Taiwanese political slogan

Today Hong Kong, Tomorrow Taiwan was a slogan used during Taiwan's Sunflower Student Movement in April 2014, expressing concerns over Taiwan's future relationship with China and drawing parallels with developments in Hong Kong after its handover to China.

The slogan emphasized the need for Taiwan to be cautious about potential negative impacts of the Cross-Strait Service Trade Agreement (CSSTA), including the risk of economic dependency on China. The movement highlighted issues in Hong Kong, such as suppressed wages, the property bubble, worsening wealth inequality, Beijing's influence on Hong Kong's policies and conflicts between mainland China and Hong Kong across various sectors. Eventually, this slogan became a symbol of the shared destiny of Hong Kong and Taiwan.

Li Yi, the founder of The Seventies, a monthly magazine, reflected on the 30-year evolution of the phrase, comparing Hong Kong's development in the 17 years post-handover with developments in Taiwan. He noted that while Taiwan's democracy seemed unimpressive and its economic development lagged behind mainland China and Hong Kong, Taiwan's civil society was maturing with greater autonomy. This contrasted with the regression seen in Hong Kong's civil society and government institutions under pressure from the Chinese Communist Party and mainland Chinese interests. The Sunflower Movement resonated amongst Hongkongers, who shared messages of support and sympathy through Facebook and was heavily covered in local news.

In response to the 2014 Sunflower Movement, another slogan emerged: "Today Taiwan, Tomorrow Hong Kong." The president of the Chinese University of Hong Kong's Student Union, Tommy Cheung Sau-yin, suggested that after Taiwan using Hong Kong's situation as a warning, it was probable that Hong Kong would experience its own social movement, possibly following a similar model. He predicted Hong Kong could use similar protest tactics to prepare for the occupation of Central, with Taiwan's protests serving as a template for Hong Kong. The Sunflower Movement, sparked by the CSSTA, reminded Hongkongers of the negative feelings they had towards the Mainland and Mainland and Hong Kong Closer Economic Partnership Arrangement (CEPA).
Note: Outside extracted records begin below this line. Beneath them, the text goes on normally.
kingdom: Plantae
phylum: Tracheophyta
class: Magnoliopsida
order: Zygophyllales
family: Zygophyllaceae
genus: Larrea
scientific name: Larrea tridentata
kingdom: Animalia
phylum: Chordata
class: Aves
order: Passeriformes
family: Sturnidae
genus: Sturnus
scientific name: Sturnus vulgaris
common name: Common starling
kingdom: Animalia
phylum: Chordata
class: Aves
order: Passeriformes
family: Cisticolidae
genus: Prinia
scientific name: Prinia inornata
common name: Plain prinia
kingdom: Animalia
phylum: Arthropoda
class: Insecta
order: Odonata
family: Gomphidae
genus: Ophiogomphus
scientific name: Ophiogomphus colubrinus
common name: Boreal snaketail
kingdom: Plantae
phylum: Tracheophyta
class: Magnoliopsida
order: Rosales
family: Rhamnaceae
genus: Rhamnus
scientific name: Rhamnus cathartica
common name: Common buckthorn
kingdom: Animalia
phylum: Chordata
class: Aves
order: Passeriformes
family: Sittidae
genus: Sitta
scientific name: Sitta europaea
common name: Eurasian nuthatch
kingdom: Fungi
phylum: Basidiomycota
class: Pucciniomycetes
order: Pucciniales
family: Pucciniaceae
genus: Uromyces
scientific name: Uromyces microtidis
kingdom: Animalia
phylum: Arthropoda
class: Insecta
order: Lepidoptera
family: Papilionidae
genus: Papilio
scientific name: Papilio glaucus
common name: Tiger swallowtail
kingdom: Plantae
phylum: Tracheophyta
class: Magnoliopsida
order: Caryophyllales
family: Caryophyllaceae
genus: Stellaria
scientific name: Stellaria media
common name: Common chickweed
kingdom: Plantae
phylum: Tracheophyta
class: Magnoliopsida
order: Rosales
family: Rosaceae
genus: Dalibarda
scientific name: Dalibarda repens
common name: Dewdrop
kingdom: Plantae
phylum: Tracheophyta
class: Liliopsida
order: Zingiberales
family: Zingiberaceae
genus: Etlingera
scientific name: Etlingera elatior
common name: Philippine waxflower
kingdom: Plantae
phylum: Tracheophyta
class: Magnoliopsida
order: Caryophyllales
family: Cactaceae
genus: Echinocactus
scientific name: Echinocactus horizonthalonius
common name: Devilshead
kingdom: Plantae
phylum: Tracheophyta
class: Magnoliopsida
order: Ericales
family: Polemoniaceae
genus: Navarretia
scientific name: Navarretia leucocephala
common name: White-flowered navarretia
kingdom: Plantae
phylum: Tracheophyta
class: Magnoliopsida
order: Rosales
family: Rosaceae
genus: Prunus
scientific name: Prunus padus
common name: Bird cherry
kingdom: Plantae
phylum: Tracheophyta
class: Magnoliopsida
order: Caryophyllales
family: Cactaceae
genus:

According to Ta Kung Pao, Hong Kong opposition groups threatened to adopt the methods of Taiwan's Sunflower Movement to occupy the Hong Kong Legislative Council, under the slogan "Today's Taiwan, Tomorrow's Hong Kong". Commentator Tsang Chi-ho described Hong Kong as a "demonstration unit" where, after being reclaimed by mainland China, human rights, freedoms, and the rule of law were replaced by the slogan "Love Socialist China". He hoped Taiwan would become a model for Hongkongers to emulate in their own struggle, flipping the narrative to "Today's Taiwan, Tomorrow's Hong Kong".

The same year the 2014 Legislative Council occupation incident happened in Hong Kong.

In Japan, a new slogan was adapted from the phrase: "Today Hong Kong, Tomorrow Taiwan, Day After Tomorrow Okinawa".